Questions.
(1) In the skeletal toxicology abstract, what has the U.S. declared a public health emergency?
(2) Copy the skeletal toxicology abstract starting with "The current state" and going on through "the human skeleton.", swapping "drugs" for "substances".

Document passage.
The current state and future directions of skeletal toxicology: Forensic and humanitarian implications of a proposed model for the in vivo incorporation of drugs into the human skeleton.

At present, the inability to meaningfully and reliably conduct toxicological testing on human skeletal material represents a significant gap in forensic practice, especially in a time when the U.S. has declared opioid use a public health emergency and chemical weapon use in both mass and isolated attacks is prevalent in international news. In recent years, an increasing number of case studies and experiments have been published in an attempt to fill this knowledge gap. These papers are reviewed, and their valuable and pertinent findings discussed. However, the lack of an established model for the incorporation of drugs of forensic interest into bone has limited interpretation of results and delayed adoption of skeletal toxicology methods into accepted forensic practice. A model for the in vivo incorporation of drugs of forensic interest into bone tissue is proposed herein. This model is derived from known pathways for in vivo incorporation of compounds and analytes not of traditional forensic interest into bone tissue and is based on principles of ionic exchange, adsorption, and substitution. Testing and understanding these pathways may better guide skeletal toxicological experimentation, resulting in methods more tailored to human bone as a unique, largely inorganic matrix, as well as in increased interpretability of results. Further, the proposed model suggests possible novel applications for the field of skeletal toxicology on the humanitarian stage. Indeed, based on their chemical properties, chemical weapon nerve agents should be investigated as xenobiotics that may incorporate into the human skeleton at relatively elevated levels. If nerve agents can be isolated from skeletal remains, the field of skeletal toxicology may be able to offer important contributions to human rights investigations of mass graves.

(Dataset entries)
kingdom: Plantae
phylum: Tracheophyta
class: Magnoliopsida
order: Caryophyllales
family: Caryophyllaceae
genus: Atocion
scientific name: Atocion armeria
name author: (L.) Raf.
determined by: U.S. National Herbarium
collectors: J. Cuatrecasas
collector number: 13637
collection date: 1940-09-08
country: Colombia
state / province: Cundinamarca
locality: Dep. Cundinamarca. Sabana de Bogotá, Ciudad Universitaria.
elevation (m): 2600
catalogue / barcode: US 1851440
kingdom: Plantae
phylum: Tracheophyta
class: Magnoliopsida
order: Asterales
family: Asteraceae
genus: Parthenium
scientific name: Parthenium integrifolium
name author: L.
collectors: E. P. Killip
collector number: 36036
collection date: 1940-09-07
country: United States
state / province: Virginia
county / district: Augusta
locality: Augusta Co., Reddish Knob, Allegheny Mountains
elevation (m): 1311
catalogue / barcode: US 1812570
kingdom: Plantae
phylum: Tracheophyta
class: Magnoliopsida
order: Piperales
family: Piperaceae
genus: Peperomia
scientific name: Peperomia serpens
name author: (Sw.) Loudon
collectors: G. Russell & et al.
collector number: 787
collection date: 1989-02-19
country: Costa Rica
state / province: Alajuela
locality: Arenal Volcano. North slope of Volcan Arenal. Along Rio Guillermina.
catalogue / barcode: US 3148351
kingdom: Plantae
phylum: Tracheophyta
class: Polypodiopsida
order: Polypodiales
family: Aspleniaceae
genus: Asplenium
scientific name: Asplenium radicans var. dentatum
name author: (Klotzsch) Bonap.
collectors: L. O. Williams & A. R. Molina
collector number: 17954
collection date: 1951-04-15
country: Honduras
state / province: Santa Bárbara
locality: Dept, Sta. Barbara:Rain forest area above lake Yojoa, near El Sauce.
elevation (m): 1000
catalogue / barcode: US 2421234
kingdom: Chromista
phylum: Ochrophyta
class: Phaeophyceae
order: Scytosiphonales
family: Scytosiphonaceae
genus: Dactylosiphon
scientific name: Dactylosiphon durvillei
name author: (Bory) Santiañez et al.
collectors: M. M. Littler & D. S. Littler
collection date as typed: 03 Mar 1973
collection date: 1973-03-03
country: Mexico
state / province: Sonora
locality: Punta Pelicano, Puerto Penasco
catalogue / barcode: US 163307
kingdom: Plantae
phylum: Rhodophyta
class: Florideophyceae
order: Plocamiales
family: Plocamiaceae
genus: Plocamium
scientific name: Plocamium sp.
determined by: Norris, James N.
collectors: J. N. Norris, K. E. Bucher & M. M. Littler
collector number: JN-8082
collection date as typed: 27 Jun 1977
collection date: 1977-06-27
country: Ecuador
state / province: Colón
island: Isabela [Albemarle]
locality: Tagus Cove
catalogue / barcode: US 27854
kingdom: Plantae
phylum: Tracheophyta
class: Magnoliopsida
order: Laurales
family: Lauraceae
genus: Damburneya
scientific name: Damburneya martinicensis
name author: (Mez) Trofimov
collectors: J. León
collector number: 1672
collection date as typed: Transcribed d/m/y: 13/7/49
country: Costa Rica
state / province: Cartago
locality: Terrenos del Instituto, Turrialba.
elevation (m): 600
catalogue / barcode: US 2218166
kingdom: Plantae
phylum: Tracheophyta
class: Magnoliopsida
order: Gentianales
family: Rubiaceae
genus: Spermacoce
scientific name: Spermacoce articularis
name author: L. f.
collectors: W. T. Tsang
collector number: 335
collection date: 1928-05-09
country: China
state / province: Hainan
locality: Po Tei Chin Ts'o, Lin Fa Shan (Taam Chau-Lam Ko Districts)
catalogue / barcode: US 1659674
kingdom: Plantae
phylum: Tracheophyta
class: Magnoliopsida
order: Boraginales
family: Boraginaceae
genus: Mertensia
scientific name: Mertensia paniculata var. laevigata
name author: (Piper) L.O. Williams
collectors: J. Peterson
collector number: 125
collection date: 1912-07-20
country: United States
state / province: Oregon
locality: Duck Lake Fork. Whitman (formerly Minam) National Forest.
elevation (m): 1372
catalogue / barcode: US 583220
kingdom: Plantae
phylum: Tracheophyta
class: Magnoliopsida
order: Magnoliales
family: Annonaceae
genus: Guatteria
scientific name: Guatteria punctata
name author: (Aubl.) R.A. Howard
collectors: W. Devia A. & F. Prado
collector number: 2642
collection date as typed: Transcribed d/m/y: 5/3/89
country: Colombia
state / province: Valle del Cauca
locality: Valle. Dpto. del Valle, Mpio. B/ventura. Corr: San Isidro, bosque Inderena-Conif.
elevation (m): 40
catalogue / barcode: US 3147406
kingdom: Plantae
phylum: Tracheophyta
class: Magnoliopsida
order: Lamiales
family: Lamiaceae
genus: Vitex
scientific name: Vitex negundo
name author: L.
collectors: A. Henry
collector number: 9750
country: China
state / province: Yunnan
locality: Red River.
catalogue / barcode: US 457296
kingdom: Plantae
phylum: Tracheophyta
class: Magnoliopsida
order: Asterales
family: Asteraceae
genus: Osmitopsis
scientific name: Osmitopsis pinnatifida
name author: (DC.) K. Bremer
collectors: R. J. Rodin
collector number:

Per-task answers.
(1) Opioid use.

(2)
The current state and future directions of skeletal toxicology: Forensic and humanitarian implications of a proposed model for the in vivo incorporation of substances into the human skeleton.